- S&P 500 Holds Near Record Levels
- Small Caps Improve to Retake a Key Level
- NASDAQ 100 Stalls, Loses Relative Momentum
- Commodities Bulls Look to Reassert Position as Treasuries Fall
- Sentiment Moves Toward Greed
Mid-Week Market Update – United States
The S&P 500 continues to trade near record levels as the new year begins, above the rising 50 and 100-day moving averages. Near-term support begins to come into play near 4,725, while stronger support for the bullish trend is near 4,550. Despite the record highs for price, the 14-day RSI remains in a divergence, making a lower high. The indicator is still in a bullish regime, and the divergence is only confirmed when the price breaks below important support levels.
The S&P Small Cap 600 begins the year by breaking above the resistance level that contained price for most of 2021. The 50 and 100-day moving averages are moving higher, a bullish development for the intermediate-term trend. Holding above 1,420 gives an edge to the bulls and puts the November highs in play. At the same time, the 14-day RSI is doing all that it can to break from a bearish regime after marking a positive divergence at the December 20thlow.
The relative trend remains bearish but is also showing signs of improvement. A break of the 50-day moving average would be a positive sign and would set the stage for an attack on the resistance level.
The NASDAQ 100 is trading near the top of the range that has been in place since early November. The rising 50-day moving average acted as support to some selling pressure yesterday, while the rising 100-day moving average is in line with a key price level in the 15,600 – 15,700 range. As with the S& 500, there is a negative divergence in play as the 14-day RSI has been making lower highs of late. However, the indicator is holding in a bullish regime for now.
The relative trend is choppy and has become a bit of a concern of late, breaking below the 50-day moving average. Losing support at the August and October lows would signify that the NASDAQ 100 has shifted to a lagging trend.
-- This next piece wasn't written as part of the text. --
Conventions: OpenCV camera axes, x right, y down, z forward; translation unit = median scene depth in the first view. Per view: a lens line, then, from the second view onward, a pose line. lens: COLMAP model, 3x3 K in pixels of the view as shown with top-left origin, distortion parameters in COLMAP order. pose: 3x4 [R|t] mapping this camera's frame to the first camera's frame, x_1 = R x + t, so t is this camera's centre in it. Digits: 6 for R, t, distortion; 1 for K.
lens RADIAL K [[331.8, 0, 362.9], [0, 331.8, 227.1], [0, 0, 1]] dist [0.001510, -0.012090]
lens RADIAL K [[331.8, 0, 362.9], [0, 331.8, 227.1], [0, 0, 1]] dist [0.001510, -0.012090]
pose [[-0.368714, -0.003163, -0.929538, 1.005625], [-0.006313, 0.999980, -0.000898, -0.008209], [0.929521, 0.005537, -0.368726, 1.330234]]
The 10-Year Note starts the new year by breaking down below the declining 50 and 100-day moving averages. The 14-day RSI has moved below the rising trend line that we have been highlighting and remains in a bearish regime, negating the potential momentum shift that we called out last week. The next support level is in line with the December 2019 lows which preceded the COVID rally in early 2020. Treasury bears are in the top position until the moving averages are reclaimed.
The Bloomberg Commodity Index continues to build on the comeback that we cited here last week, closing above the rising 100-day and declining 50-day moving averages. Closing above 101.50 would put the bulls back in control after taking a rest since the October peak. Ideally, we want to see a break of resistance coincide with the 14-day RSI moving into a bullish regime. The indicator has been making higher lows of late, increasing the odds that momentum is shifting to the bulls.
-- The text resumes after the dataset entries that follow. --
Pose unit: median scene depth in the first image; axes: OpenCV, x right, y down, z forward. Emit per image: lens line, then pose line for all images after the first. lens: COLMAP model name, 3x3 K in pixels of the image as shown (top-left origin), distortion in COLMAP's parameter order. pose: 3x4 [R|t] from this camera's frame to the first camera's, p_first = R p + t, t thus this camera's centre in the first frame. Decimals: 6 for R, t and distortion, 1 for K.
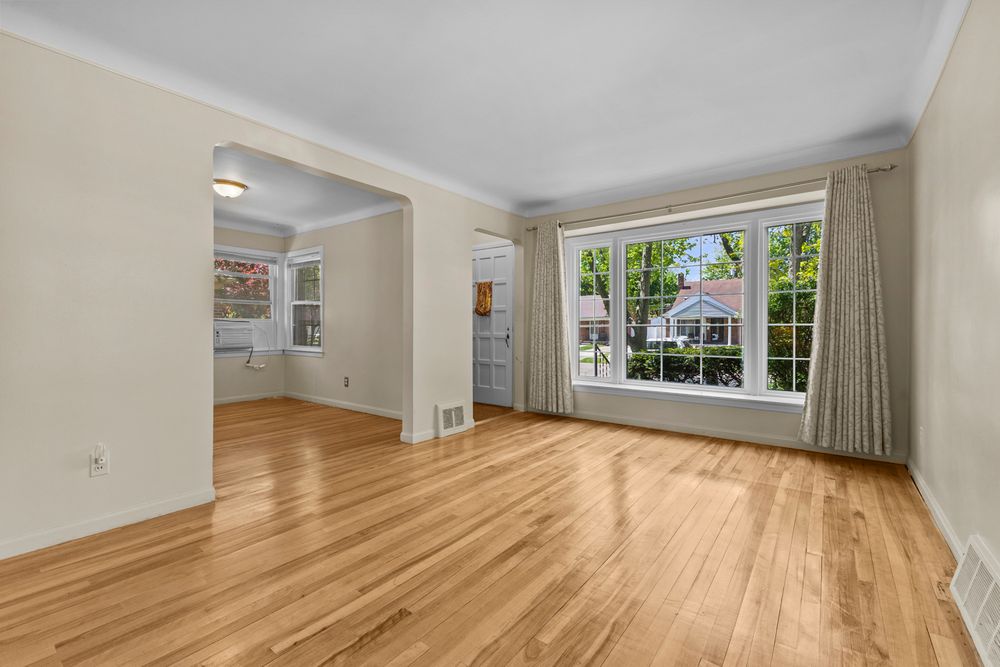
lens RADIAL K [[434.0, 0, 480.9], [0, 434.0, 330.4], [0, 0, 1]] dist [0.015372, -0.000226]
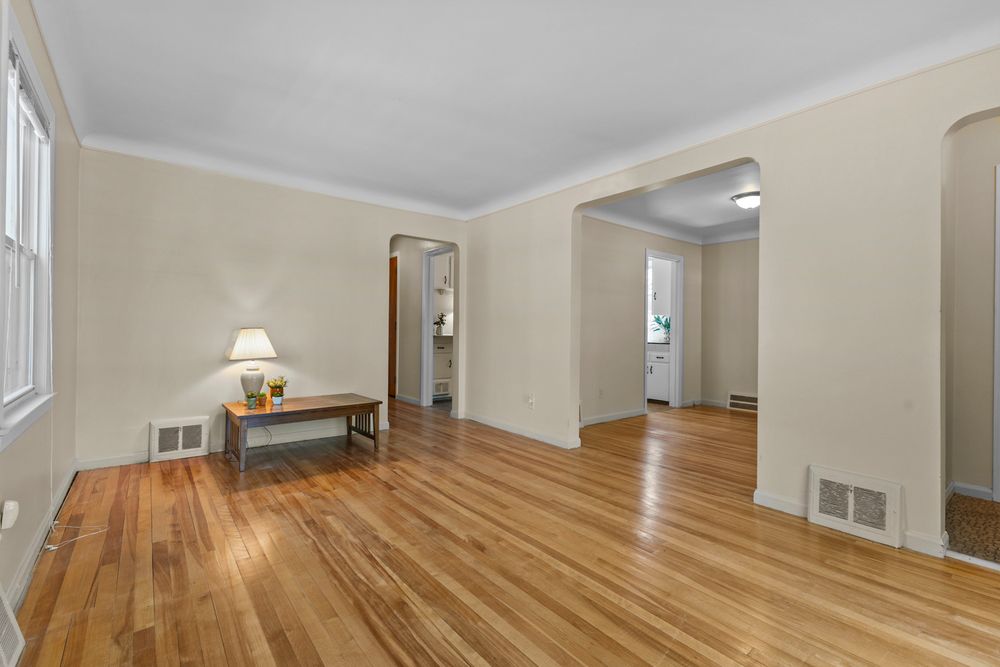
lens RADIAL K [[434.0, 0, 504.2], [0, 434.0, 332.7], [0, 0, 1]] dist [0.015372, -0.000226]
pose [[-0.202849, 0.000161, -0.979210, 0.853254], [-0.019358, 0.999804, 0.004174, -0.013247], [0.979019, 0.019802, -0.202806, 1.023468]]
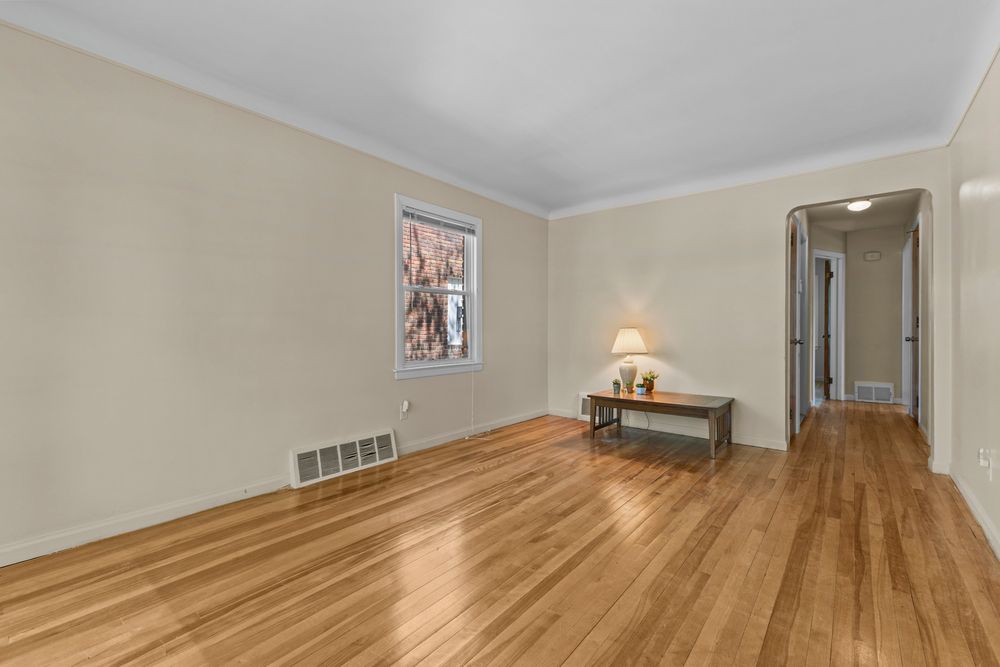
lens RADIAL K [[434.0, 0, 502.1], [0, 434.0, 330.9], [0, 0, 1]] dist [0.015372, -0.000226]
pose [[-0.999760, -0.001794, -0.021850, 0.205495], [-0.002020, 0.999945, 0.010300, -0.010518], [0.021830, 0.010342, -0.999708, 1.588727]]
After finding support at the August low, the relative trend will have to overcome the declining 50-day moving average and resistance to reestablish a leadership role.
The U.S. Dollar Index continues to stall but has established a short-term support level near 95.60 that lines up with the rising 50-day moving average. The 100-day moving average is at the key 94.50 level. Above these price points, the trend remains to the upside, confirmed by the 14-day RSI, which is in a bullish regime.
The CBOE Volatility Index (VIX) has moved lower over the past week, trading to 16.91 from 17.54. Albeit slowly, “fear” continues to subside in the market, gradually eliminating bearish sentiment as a tailwind.
While the decline in the VIX has been gradual, the rise in the CNN Fear & Greed Index has been more rapid. This week the metric moved from 54 to 68 and is now in a “greed” position.